Indeed it seems that this regression underestimates the number of roots of
the trees sampled at the site with the most unstable soil, and does the opposite for the trees
at sampled the site with less unstable soil. For this reason, the residuals of this regression
are positive for trees sampled at unstable soil and negative for the rest.

#### Statistic of interest

Our statistic of interest is the difference between the
means of the residual of trees at each soil type.
The residuals are calculated from the regression applied to all data:

```{r statistics of interest 3 rhyzophora}
rhyz.si3 <- function(dataframe){
    m1 <- lm(n.roots ~ canopy.trunk, data=dataframe)
    res.media <- tapply(resid(m1), dataframe$soil.instability, mean)
    res.media[[1]] - res.media[[2]]
}
## Observed values
rhyz.si3(rhyzophora)
```

#### Simulating the null hypothesis

We simulate the null hypothesis in the same way as before: shuffling
the trees between soil types (first row of the data table)

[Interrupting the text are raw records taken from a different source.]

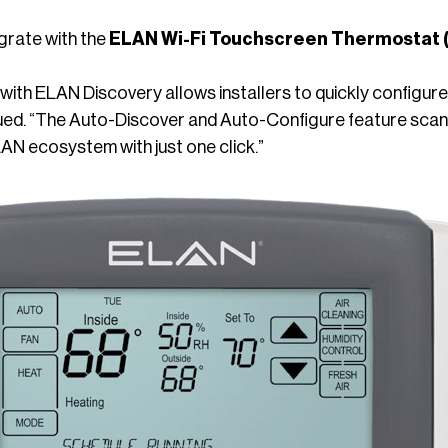
grate with the
ELAN Wi-Fi Touchscreen Thermostat
with ELAN Discovery allows installers to quickly configur
ued. “The Auto-Discover and Auto-Configure feature scans
AN ecosystem with just one click.”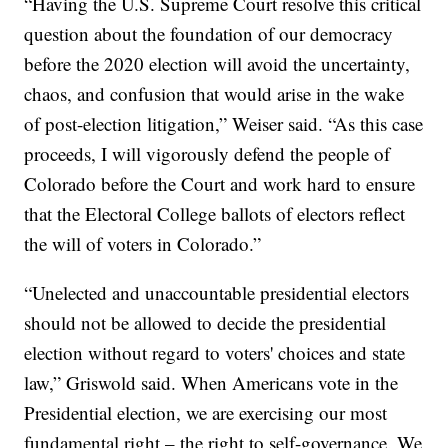
“Having the U.S. Supreme Court resolve this critical
question about the foundation of our democracy
before the 2020 election will avoid the uncertainty,
chaos, and confusion that would arise in the wake
of post-election litigation,” Weiser said. “As this case
proceeds, I will vigorously defend the people of
Colorado before the Court and work hard to ensure
that the Electoral College ballots of electors reflect
the will of voters in Colorado.”
“Unelected and unaccountable presidential electors
should not be allowed to decide the presidential
election without regard to voters' choices and state
law,” Griswold said. When Americans vote in the
Presidential election, we are exercising our most
fundamental right – the right to self-governance. We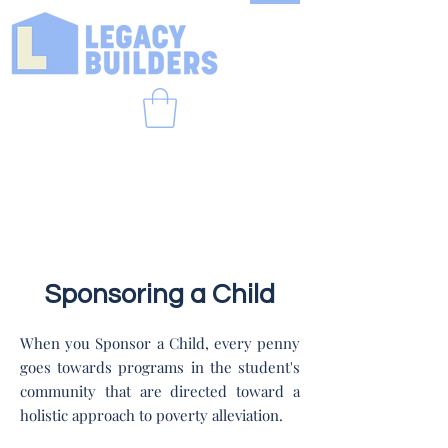
Sponsoring a Child
When you Sponsor a Child, every penny
goes towards programs in the student's
community that are directed toward a
holistic approach to poverty alleviation.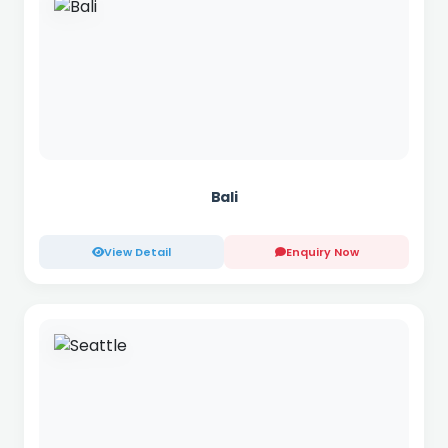
Bali
View Detail
Enquiry Now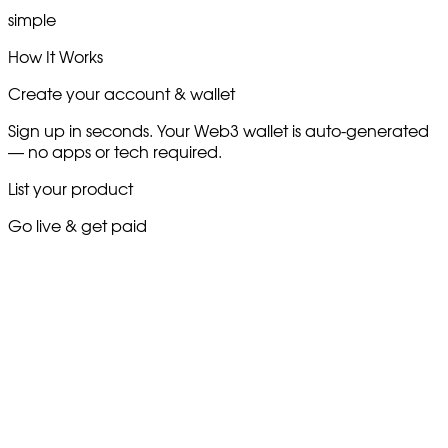
simple
How It Works
Create your account & wallet
Sign up in seconds. Your Web3 wallet is auto-generated
— no apps or tech required.
List your product
Go live & get paid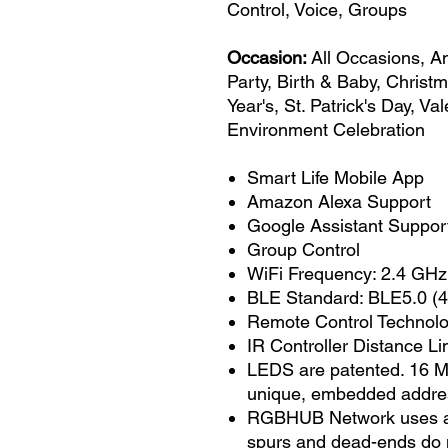
Control, Voice, Groups
Occasion:
All Occasions, A
Party, Birth & Baby, Christ
Year's, St. Patrick's Day, V
Environment Celebration
Smart Life Mobile App
Amazon Alexa Support
Google Assistant Suppor
Group Control
WiFi Frequency: 2.4 GHz
BLE Standard: BLE5.0 (4
Remote Control Technolog
IR Controller Distance Lim
LEDS are patented. 16 Mi
unique, embedded addre
RGBHUB Network uses a si
spurs and dead-ends do n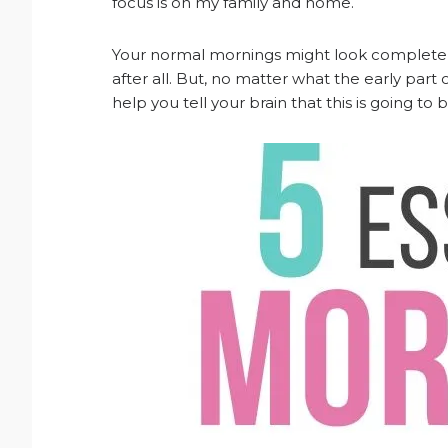
focus is on my family and home.
Your normal mornings might look completely d
after all. But, no matter what the early part o
help you tell your brain that this is going to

```{r rhyzophora resampling intercept, results="hide"}
rhyz.r3 <- Rsampling(type = "normal_rand", dataframe = rhyzophora,
                    statistics = rhyz.si3,
                        cols = 1, ntrials = 1000)
```

#### Decision: should we reject the null hypothesis?

In this case we reject the null hypothesis:

```{r rhyzophora 3rd test}
sum(rhyz.r3 > rhyz.si3(rhyzophora))/1000 < 0.05
```

Therefore, there is one intercept for each soil type.
We can estimate them including the soil's effect on the regression model [^3]:


```{r rhyzophora ancova}
(rhyz.ancova <- lm(n.roots ~ soil.instability + canopy.trunk  -1,
                   data=rhyzophora))
```

And then we can add the lines for the two groups to the plot:

```{r plot rhyzophora ancova, fig.cap = "Relation between number of supporting roots and the ratio canopy area / trunk area for mangrove trees at two sites that differ in the soil instability (medium and high instability). Also shown the line of the regressions fitted to each site, but with a common slope."}
cfs <- coef(rhyz.ancova)
plot(n.roots ~ canopy.trunk, data=rhyzophora, type="n",
     xlab="canopy area / trunk area", ylab="number of roots")
points(n.roots ~ canopy.trunk, data=rhyzophora,
       subset=soil.instability=="medium", col="blue")
points(n.roots ~ canopy.trunk, data=rhyzophora,
       subset=soil.instability=="high", col="red")
abline(cfs[1],cfs[3], col="red")
abline(cfs[2],cfs[3], col="blue")
legend("topright", c("Medium","High"), title="Soil instability", col=c("blue", "red"))
```

[^1]: Roughly, for our purpose the torque express the force to bring the tree down.

[^2]: As it doesn't make sense, in this case, to expect the number of roots to decrease with the torque variable, we did the one-tailed test.

[^3]: Technical detail: we add the term `-1` to the regression formula in order to
explicit to R that we want the estimates of each intercept. Otherwise,
we'd get the estimation the intercept of one group and the difference 
to the intercept of the other group.